_Page-level text extractions_
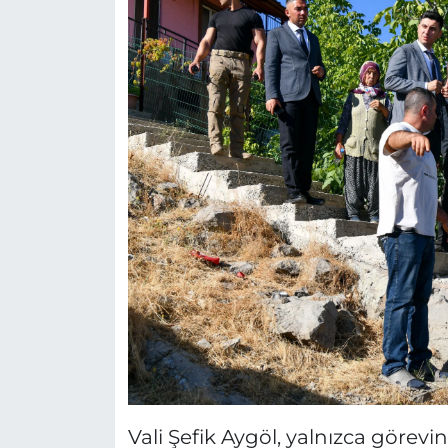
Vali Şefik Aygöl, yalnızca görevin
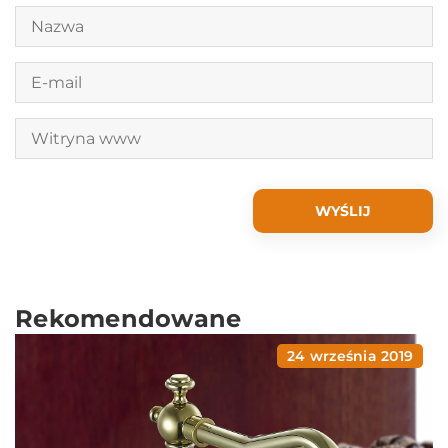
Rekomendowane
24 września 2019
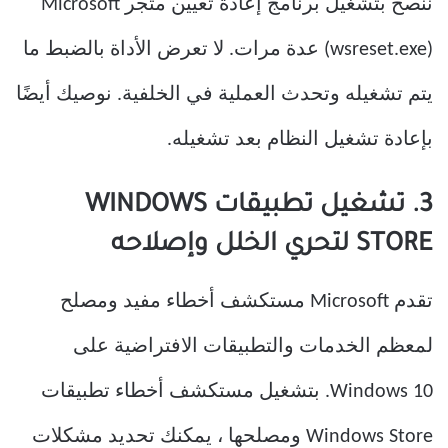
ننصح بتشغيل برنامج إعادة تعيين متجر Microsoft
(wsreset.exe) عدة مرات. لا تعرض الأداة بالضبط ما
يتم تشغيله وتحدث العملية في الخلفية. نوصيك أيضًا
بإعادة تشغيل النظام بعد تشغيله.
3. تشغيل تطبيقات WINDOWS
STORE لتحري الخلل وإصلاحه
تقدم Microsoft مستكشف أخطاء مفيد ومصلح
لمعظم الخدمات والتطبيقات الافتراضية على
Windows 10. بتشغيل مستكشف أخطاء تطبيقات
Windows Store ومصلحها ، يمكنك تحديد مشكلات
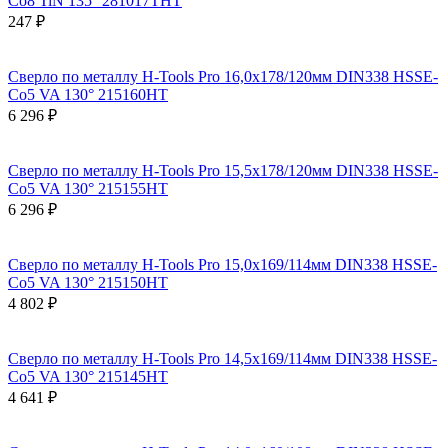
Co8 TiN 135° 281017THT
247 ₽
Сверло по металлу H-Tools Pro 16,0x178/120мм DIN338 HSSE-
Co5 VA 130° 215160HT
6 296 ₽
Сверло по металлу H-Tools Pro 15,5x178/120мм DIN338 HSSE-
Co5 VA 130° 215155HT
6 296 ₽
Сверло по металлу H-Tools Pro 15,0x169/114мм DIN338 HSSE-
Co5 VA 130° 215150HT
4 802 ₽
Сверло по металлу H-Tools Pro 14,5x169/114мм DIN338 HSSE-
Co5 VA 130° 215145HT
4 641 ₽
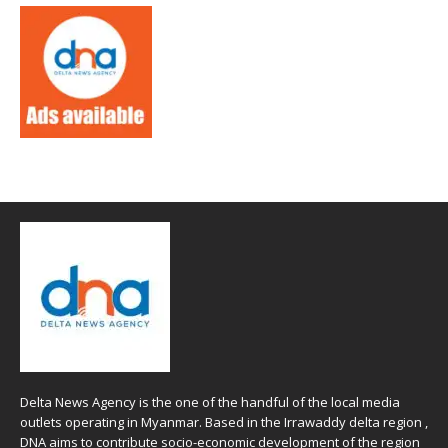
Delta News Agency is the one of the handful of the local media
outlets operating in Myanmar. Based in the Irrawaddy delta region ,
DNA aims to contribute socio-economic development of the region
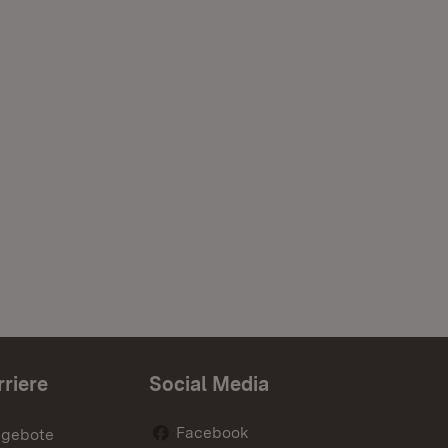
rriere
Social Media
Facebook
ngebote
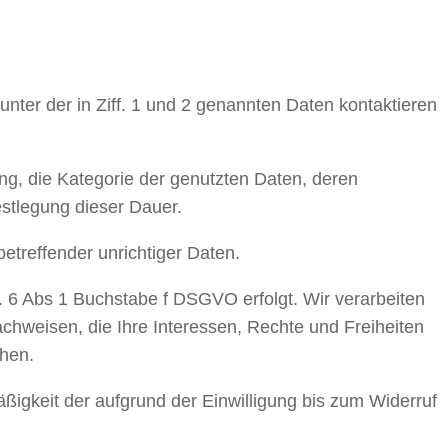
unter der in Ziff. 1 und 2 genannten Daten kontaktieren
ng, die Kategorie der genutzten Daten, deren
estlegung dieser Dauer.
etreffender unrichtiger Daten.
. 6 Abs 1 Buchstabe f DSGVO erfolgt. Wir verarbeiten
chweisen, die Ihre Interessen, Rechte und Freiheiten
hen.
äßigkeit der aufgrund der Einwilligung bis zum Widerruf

_PROBLEM REQUIREMENTS_
All lines carrying the word "металлу" must be copied from the data above.

_ANSWER BOX_
Сверло по металлу H-Tools Pro 16,0x178/120мм DIN338 HSSE-
Сверло по металлу H-Tools Pro 15,5x178/120мм DIN338 HSSE-
Сверло по металлу H-Tools Pro 15,0x169/114мм DIN338 HSSE-
Сверло по металлу H-Tools Pro 14,5x169/114мм DIN338 HSSE-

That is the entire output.